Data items

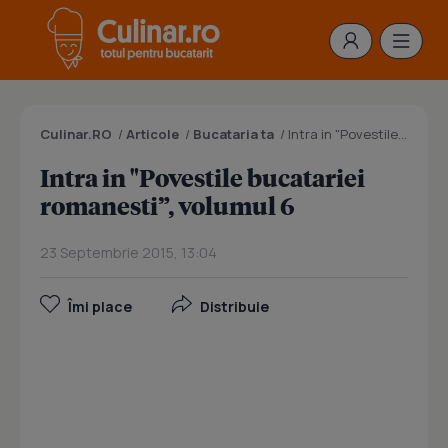
Culinar.RO
/
Articole
/
Bucataria ta
/
Intra in "Povestile bucatariei romanesti”, volumul 6
Intra in "Povestile bucatariei
romanesti”, volumul 6
23 Septembrie 2015, 13:04
Îmi place
Distribuie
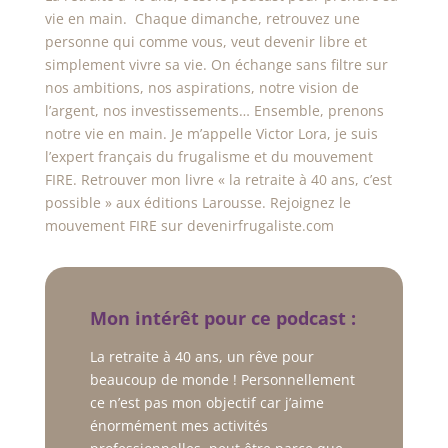
vie en main. Chaque dimanche, retrouvez une
personne qui comme vous, veut devenir libre et
simplement vivre sa vie. On échange sans filtre sur
nos ambitions, nos aspirations, notre vision de
l’argent, nos investissements… Ensemble, prenons
notre vie en main. Je m’appelle Victor Lora, je suis
l’expert français du frugalisme et du mouvement
FIRE. Retrouver mon livre « la retraite à 40 ans, c’est
possible » aux éditions Larousse. Rejoignez le
mouvement FIRE sur devenirfrugaliste.com
Mon intérêt pour ce podcast :
La retraite à 40 ans, un rêve pour
beaucoup de monde ! Personnellement
ce n’est pas mon objectif car j’aime
énormément mes activités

## Task to complete
Tally the lines of the data that contain the word "pour", and give only that tally.

## Response box
2